• Dataset entries:

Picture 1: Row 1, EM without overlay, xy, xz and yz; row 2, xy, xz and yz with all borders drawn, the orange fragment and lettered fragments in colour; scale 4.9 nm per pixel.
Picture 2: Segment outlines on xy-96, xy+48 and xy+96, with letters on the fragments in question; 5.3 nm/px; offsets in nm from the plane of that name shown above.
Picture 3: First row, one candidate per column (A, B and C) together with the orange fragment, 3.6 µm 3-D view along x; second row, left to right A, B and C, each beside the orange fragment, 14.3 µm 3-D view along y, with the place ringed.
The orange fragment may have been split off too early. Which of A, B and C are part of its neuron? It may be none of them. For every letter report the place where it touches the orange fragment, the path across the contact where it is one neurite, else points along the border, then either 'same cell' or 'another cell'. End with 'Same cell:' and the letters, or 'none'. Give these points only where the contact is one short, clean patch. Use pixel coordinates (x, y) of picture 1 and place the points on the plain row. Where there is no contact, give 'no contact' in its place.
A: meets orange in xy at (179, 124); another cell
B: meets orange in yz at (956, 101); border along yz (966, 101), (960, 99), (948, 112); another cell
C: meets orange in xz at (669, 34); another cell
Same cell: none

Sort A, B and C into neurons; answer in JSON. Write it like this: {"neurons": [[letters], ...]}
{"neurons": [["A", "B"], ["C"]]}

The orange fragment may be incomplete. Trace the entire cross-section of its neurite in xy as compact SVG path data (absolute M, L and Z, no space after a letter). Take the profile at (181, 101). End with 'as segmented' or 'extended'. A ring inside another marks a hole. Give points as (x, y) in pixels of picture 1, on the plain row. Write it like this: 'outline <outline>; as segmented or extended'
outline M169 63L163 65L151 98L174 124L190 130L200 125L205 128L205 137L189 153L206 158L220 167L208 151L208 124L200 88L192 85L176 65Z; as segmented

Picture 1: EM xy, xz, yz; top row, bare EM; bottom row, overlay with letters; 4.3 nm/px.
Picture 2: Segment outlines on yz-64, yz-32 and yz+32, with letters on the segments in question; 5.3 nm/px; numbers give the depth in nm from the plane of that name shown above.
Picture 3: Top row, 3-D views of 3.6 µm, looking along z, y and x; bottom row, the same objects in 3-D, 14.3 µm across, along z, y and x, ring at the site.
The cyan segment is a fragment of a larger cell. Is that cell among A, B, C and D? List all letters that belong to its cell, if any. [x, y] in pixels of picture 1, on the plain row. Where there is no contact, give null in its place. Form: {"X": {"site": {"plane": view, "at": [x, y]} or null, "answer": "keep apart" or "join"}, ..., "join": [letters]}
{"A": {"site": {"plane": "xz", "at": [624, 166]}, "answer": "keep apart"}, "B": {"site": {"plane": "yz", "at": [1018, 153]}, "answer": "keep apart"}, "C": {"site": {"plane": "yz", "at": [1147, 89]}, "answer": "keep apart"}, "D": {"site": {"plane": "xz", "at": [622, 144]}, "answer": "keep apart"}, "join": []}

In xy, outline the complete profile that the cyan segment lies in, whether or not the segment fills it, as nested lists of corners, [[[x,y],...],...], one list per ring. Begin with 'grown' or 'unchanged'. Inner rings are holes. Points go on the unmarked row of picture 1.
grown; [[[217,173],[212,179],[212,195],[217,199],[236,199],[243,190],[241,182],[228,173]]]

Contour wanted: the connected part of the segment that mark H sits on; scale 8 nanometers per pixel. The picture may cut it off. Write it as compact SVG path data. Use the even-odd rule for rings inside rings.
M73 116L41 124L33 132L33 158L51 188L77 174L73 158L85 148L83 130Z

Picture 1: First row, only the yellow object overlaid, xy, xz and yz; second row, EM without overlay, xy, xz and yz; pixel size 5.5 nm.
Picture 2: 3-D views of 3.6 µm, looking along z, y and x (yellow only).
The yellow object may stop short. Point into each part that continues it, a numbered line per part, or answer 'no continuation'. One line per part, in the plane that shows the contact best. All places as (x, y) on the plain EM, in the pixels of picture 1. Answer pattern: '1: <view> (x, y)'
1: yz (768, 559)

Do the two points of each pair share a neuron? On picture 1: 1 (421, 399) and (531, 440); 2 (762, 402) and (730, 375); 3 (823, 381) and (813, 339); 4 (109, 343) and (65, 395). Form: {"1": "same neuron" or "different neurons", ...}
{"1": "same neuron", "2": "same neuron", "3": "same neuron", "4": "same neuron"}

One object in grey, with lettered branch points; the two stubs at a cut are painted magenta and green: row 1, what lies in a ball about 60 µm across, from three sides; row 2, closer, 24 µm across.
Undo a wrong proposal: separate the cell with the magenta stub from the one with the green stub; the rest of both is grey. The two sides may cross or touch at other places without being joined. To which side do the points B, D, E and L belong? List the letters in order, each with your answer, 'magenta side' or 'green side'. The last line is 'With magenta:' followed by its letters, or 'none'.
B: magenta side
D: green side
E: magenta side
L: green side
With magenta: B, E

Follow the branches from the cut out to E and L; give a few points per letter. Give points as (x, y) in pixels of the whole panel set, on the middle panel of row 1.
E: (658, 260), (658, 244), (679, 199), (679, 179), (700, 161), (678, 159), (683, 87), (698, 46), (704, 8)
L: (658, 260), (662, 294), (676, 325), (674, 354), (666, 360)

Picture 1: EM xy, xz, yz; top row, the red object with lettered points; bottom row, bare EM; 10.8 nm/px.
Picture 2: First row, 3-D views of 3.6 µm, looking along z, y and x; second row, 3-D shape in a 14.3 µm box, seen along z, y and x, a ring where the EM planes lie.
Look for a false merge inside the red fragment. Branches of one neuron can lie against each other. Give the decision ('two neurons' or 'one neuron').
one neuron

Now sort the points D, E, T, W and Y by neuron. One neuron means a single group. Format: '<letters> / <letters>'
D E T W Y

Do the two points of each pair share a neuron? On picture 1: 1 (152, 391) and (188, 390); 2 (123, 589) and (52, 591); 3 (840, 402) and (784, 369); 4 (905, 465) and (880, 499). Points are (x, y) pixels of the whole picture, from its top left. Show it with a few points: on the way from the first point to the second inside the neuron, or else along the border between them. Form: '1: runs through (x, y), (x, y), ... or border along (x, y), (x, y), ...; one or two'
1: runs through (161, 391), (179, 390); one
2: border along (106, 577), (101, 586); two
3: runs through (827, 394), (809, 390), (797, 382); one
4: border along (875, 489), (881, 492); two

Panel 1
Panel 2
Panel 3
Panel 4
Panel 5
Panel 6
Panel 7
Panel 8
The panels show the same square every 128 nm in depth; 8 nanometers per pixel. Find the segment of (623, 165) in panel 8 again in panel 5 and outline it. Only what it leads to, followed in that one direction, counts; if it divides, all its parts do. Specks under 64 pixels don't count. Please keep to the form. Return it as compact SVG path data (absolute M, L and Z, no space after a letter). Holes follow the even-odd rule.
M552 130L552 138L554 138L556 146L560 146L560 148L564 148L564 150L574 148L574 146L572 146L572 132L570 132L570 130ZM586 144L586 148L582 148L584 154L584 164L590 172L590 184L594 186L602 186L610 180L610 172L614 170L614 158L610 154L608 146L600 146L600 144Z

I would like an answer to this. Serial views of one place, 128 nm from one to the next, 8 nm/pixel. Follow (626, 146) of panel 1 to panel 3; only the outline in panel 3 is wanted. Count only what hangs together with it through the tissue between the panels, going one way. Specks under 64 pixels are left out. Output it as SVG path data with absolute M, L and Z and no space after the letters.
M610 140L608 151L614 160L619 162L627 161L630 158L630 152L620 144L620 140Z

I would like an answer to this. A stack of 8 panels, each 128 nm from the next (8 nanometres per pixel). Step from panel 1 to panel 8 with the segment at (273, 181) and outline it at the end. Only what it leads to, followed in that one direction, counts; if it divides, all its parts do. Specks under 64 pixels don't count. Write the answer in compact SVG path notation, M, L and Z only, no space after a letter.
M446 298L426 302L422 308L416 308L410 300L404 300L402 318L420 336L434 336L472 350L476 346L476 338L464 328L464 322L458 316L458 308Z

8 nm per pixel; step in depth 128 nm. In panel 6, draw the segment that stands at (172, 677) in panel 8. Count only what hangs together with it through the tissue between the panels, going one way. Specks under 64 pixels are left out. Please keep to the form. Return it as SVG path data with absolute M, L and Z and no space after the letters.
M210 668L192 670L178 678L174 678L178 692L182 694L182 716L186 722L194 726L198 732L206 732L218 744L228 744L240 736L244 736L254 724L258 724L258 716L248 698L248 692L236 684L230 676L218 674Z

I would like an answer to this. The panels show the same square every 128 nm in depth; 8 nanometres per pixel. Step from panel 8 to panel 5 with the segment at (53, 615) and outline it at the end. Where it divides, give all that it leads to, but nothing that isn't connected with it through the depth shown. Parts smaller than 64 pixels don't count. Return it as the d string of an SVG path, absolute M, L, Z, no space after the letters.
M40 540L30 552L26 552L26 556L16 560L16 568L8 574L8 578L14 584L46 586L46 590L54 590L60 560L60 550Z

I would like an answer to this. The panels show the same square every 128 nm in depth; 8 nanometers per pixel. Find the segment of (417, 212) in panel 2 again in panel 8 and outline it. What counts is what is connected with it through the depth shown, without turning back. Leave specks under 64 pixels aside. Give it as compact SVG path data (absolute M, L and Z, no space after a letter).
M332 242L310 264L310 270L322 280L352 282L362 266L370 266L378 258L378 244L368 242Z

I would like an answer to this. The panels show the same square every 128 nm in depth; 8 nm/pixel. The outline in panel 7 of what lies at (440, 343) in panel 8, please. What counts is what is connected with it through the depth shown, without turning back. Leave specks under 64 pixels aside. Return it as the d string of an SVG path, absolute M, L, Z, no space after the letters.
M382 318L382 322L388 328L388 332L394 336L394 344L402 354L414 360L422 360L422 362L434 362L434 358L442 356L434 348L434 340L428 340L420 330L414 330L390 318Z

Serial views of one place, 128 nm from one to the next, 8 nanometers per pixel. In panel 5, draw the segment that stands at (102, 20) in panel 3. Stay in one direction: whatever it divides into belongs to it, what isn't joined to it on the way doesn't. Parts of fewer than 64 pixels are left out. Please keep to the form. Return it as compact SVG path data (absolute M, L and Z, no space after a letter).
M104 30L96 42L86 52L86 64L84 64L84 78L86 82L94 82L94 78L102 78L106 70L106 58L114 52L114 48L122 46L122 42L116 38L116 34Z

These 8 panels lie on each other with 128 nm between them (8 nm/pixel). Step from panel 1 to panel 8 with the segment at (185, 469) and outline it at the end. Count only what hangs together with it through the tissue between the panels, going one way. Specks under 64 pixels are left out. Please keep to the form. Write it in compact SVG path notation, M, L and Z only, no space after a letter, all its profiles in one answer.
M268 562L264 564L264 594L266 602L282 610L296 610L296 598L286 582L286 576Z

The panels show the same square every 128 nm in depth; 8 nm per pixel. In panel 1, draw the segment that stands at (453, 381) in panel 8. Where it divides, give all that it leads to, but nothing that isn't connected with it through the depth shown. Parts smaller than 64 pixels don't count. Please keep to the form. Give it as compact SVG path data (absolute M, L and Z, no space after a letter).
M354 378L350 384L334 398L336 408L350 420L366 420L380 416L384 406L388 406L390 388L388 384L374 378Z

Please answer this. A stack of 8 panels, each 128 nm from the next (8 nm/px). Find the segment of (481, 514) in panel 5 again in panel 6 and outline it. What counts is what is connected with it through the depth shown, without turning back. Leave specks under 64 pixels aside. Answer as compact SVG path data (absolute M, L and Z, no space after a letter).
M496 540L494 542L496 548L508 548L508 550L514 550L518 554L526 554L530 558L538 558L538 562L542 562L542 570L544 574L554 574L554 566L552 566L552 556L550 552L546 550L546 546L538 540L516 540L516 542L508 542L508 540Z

• WHAT YOU ARE ASKED TO DO:
Only lines that include "lettered" belong in the answer; return them from the entries above.

• ANSWER BELOW:
Picture 1: Row 1, EM without overlay, xy, xz and yz; row 2, xy, xz and yz with all borders drawn, the orange fragment and lettered fragments in colour; scale 4.9 nm per pixel.
One object in grey, with lettered branch points; the two stubs at a cut are painted magenta and green: row 1, what lies in a ball about 60 µm across, from three sides; row 2, closer, 24 µm across.
Picture 1: EM xy, xz, yz; top row, the red object with lettered points; bottom row, bare EM; 10.8 nm/px.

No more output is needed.